┌─ Source document

Anthropic's CEO articulates the company's ethical boundaries on Claude deployment to the U.S. Department of War, refusing to enable mass domestic surveillance or fully autonomous weapons despite government pressure and threats. The statement grounds its refusal in commitments to privacy, human liberty, and responsible technology governance—principles central to the UDHR.
This is such a depressing read. What is becoming of the USA? Let's hope sanity prevails and the next election cycle can bring in some competent non-grievance based leadership.
As someone who is potentially their client and not domestic, really reassuring that they have no concerns with mass spying peaceful citizens of my particular corner of the world.
I was reading halfway thru and one line struck a nerve with me:
> But today, frontier AI systems are simply not reliable enough to power fully autonomous weapons.
So not today, but the door is open for this after AI systems have gathered enough "training data"?
Then I re-read the previous paragraph and realized it's specifically only criticizing
> AI-driven domestic mass surveillance
And neither denounces partially autonomous mass surveillance nor closes the door on AI-driven foreign mass surveillance
A real shame. I thought "Anthropic" was about being concerned about humans, and not "My people" vs. "Your people." But I suppose I should have expected all of this from a public statement about discussions with the Department of War
All of these problems are downstream of the Congress having thoroughly abdicated its powers to the executive.
The military should be reigned in at the legislative level, by constraining what it can and cannot do under law. Popular action is the only way to make that happen. Energy directed anywhere else is a waste.
Private corporations should never be allowed to dictate how the military acts. Such a thought would be unbearable if it weren't laughably impossible. The technology can just be requisitioned, there is nothing a corporation or a private individual can do about that. Or the models could be developed internally, after having requisitioned the data centers.

└─
┌─ Given data

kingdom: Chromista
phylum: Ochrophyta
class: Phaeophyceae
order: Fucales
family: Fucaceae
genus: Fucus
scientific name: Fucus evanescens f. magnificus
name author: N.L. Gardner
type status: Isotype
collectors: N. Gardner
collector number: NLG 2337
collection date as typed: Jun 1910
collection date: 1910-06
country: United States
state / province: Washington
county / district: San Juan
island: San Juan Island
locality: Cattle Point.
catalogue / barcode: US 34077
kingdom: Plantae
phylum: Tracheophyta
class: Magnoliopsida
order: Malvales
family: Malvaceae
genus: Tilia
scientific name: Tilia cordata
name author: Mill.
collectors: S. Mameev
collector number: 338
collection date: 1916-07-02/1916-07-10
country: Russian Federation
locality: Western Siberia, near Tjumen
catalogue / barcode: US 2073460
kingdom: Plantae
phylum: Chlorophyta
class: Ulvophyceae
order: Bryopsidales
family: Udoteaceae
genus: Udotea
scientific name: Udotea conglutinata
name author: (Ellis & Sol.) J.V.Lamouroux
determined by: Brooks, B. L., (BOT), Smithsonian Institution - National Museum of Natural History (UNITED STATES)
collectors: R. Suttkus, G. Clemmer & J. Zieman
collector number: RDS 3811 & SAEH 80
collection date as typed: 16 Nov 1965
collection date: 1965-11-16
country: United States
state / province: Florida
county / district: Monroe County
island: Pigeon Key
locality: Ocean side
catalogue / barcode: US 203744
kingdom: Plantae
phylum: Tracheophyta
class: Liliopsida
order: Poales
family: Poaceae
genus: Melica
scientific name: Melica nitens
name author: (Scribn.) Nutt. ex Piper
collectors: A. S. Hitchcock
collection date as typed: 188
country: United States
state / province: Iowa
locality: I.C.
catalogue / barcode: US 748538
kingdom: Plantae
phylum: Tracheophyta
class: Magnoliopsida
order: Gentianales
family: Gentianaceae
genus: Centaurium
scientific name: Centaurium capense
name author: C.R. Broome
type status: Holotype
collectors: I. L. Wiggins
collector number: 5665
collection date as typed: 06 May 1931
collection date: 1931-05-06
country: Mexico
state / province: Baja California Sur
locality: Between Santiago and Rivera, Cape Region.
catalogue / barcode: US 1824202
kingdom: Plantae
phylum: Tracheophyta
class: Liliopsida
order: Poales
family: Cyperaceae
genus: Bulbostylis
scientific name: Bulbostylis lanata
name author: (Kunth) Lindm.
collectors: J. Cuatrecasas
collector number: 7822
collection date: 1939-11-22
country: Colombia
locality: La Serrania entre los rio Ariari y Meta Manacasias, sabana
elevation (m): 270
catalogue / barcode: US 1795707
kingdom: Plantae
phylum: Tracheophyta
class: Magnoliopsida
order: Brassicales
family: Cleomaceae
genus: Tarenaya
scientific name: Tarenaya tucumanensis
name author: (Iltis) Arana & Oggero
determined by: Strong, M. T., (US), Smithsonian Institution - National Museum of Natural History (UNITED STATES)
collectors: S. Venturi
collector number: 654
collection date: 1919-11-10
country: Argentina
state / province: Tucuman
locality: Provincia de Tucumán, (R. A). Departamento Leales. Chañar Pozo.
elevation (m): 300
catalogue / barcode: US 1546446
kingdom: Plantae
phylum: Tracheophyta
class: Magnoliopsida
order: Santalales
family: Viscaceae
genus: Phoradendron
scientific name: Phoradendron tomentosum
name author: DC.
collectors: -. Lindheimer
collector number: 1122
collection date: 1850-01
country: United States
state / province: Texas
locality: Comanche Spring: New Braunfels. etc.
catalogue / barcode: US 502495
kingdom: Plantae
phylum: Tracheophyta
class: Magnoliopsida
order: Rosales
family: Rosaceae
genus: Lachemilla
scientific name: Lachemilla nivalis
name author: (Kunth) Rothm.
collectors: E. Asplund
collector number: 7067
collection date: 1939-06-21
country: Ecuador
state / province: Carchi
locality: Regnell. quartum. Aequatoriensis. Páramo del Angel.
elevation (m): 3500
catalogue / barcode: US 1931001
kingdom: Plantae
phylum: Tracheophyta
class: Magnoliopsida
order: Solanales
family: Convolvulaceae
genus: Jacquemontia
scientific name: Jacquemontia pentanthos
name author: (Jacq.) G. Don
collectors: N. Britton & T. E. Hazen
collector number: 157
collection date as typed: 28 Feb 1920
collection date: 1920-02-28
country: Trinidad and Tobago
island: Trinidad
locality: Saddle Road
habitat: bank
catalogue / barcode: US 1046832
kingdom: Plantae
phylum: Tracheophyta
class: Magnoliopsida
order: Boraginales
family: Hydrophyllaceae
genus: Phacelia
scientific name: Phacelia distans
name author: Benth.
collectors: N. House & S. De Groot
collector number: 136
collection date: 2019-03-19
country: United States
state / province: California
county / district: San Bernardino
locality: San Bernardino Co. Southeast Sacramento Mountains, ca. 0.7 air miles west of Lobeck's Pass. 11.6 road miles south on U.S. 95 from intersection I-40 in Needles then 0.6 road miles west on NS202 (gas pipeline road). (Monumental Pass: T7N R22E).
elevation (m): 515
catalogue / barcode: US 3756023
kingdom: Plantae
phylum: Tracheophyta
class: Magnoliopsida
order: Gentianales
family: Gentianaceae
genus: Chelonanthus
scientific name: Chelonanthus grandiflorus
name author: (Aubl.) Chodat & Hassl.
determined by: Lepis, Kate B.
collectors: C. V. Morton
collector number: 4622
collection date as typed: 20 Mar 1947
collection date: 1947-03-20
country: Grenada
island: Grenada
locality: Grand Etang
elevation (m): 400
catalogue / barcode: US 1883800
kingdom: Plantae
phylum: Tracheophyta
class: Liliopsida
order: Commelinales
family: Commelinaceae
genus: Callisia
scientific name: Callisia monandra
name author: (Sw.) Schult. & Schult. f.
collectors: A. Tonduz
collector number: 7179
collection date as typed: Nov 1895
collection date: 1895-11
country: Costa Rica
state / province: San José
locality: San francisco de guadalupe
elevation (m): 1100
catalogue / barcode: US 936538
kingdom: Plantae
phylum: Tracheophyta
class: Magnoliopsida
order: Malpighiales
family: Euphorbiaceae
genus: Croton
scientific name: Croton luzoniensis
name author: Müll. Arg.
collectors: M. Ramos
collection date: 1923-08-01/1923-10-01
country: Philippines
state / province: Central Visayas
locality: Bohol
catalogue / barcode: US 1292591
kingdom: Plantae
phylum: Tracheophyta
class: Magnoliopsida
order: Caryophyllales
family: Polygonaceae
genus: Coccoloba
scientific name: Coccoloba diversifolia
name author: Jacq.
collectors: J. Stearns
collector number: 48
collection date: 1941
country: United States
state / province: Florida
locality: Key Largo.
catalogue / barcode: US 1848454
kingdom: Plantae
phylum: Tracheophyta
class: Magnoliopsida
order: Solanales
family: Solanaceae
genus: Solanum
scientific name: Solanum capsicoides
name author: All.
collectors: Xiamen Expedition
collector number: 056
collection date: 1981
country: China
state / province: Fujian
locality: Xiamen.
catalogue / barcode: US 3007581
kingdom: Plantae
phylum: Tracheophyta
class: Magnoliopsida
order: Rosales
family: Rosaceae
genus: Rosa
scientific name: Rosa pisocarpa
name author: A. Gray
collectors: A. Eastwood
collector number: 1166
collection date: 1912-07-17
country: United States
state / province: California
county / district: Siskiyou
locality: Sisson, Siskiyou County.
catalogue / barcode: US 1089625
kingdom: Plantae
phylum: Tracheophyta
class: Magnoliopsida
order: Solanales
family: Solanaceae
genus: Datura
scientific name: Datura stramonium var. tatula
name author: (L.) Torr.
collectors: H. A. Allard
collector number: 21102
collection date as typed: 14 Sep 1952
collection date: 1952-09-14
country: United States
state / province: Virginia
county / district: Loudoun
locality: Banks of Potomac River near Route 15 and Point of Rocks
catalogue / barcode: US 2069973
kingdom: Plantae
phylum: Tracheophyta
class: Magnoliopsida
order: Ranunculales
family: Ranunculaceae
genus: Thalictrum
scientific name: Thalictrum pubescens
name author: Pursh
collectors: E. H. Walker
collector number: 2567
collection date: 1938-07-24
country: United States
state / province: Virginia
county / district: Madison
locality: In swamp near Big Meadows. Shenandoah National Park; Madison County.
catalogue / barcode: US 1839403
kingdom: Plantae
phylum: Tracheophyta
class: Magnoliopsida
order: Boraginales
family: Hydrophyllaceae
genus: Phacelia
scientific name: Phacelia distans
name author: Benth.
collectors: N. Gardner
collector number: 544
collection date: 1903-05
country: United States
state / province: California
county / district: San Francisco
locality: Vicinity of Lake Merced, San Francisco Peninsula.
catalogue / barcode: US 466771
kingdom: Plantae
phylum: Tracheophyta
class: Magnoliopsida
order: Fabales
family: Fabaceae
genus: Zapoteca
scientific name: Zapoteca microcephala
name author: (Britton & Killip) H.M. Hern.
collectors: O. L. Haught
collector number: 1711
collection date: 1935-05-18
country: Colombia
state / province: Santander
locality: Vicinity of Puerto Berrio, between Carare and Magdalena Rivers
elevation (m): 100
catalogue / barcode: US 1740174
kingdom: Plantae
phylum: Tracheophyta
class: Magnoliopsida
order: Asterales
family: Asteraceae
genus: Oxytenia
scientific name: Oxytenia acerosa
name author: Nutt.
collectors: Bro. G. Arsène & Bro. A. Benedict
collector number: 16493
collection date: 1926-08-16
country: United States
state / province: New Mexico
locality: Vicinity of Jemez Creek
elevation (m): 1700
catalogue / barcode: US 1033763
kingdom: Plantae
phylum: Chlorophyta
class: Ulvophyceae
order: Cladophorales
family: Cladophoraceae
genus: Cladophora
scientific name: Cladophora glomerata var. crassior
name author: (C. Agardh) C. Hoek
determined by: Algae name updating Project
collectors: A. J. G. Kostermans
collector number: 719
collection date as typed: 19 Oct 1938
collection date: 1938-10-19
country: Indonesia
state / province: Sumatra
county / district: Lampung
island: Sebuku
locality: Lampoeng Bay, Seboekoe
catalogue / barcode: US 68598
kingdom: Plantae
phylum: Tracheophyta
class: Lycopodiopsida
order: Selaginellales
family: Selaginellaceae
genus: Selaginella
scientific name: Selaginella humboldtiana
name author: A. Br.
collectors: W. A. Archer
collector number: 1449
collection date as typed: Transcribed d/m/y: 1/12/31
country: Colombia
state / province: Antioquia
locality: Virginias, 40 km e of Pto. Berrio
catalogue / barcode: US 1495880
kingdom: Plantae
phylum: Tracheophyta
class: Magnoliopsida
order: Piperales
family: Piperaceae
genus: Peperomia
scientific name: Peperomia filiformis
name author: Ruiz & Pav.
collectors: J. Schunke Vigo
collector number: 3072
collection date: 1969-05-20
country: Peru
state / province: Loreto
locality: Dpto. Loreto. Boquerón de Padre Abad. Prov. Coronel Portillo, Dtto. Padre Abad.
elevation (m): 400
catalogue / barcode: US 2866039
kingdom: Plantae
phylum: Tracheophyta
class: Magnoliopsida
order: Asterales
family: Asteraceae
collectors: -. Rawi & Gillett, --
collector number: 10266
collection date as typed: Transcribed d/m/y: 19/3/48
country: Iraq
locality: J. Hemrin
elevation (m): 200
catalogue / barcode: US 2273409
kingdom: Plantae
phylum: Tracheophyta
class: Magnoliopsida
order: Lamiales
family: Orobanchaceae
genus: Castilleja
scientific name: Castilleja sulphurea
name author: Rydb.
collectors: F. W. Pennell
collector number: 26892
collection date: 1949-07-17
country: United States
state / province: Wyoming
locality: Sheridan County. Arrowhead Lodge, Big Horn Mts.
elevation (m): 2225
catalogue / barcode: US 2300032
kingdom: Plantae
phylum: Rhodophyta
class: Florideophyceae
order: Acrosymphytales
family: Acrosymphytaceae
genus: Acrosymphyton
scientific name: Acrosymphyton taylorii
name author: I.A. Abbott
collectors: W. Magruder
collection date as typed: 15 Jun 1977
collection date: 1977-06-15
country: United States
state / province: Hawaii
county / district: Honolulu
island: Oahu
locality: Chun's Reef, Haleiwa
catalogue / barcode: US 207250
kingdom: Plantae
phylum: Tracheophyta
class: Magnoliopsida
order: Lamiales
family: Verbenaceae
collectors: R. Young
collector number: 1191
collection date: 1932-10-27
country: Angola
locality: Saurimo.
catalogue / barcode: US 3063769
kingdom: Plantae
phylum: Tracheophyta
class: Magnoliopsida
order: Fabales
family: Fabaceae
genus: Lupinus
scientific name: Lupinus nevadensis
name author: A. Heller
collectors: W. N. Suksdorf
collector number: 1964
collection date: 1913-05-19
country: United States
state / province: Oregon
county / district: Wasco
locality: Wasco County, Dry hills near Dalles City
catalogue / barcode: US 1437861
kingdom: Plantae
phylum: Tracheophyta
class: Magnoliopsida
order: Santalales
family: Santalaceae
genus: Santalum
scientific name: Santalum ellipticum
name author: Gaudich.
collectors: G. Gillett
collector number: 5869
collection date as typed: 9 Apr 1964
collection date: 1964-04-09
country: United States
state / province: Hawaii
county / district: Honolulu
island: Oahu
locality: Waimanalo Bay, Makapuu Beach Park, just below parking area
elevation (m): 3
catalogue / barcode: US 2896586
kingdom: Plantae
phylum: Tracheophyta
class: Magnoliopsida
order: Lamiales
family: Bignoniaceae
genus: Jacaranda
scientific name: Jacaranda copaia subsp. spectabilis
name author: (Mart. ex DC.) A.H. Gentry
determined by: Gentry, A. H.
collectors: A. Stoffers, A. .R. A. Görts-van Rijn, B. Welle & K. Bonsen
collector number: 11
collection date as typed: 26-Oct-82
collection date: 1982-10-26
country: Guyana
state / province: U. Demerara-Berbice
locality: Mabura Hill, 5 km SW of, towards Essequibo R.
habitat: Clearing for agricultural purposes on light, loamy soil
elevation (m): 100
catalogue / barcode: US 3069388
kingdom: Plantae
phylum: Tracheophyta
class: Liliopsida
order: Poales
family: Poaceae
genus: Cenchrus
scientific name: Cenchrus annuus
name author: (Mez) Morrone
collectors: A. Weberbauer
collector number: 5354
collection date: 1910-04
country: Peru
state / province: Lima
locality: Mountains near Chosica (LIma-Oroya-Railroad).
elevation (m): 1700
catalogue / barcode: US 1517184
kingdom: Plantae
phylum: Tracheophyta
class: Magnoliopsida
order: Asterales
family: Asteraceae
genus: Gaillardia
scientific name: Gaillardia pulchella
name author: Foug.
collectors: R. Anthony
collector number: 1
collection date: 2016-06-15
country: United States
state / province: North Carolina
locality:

└─

Work instructions
Copy out the full text above on Anthropic's limits for military use of Claude, with every word and punctuation mark unchanged.

Completed exercise
Anthropic's CEO articulates the company's ethical boundaries on Claude deployment to the U.S. Department of War, refusing to enable mass domestic surveillance or fully autonomous weapons despite government pressure and threats. The statement grounds its refusal in commitments to privacy, human liberty, and responsible technology governance—principles central to the UDHR.
This is such a depressing read. What is becoming of the USA? Let's hope sanity prevails and the next election cycle can bring in some competent non-grievance based leadership.
As someone who is potentially their client and not domestic, really reassuring that they have no concerns with mass spying peaceful citizens of my particular corner of the world.
I was reading halfway thru and one line struck a nerve with me:
> But today, frontier AI systems are simply not reliable enough to power fully autonomous weapons.
So not today, but the door is open for this after AI systems have gathered enough "training data"?
Then I re-read the previous paragraph and realized it's specifically only criticizing
> AI-driven domestic mass surveillance
And neither denounces partially autonomous mass surveillance nor closes the door on AI-driven foreign mass surveillance
A real shame. I thought "Anthropic" was about being concerned about humans, and not "My people" vs. "Your people." But I suppose I should have expected all of this from a public statement about discussions with the Department of War
All of these problems are downstream of the Congress having thoroughly abdicated its powers to the executive.
The military should be reigned in at the legislative level, by constraining what it can and cannot do under law. Popular action is the only way to make that happen. Energy directed anywhere else is a waste.
Private corporations should never be allowed to dictate how the military acts. Such a thought would be unbearable if it weren't laughably impossible. The technology can just be requisitioned, there is nothing a corporation or a private individual can do about that. Or the models could be developed internally, after having requisitioned the data centers.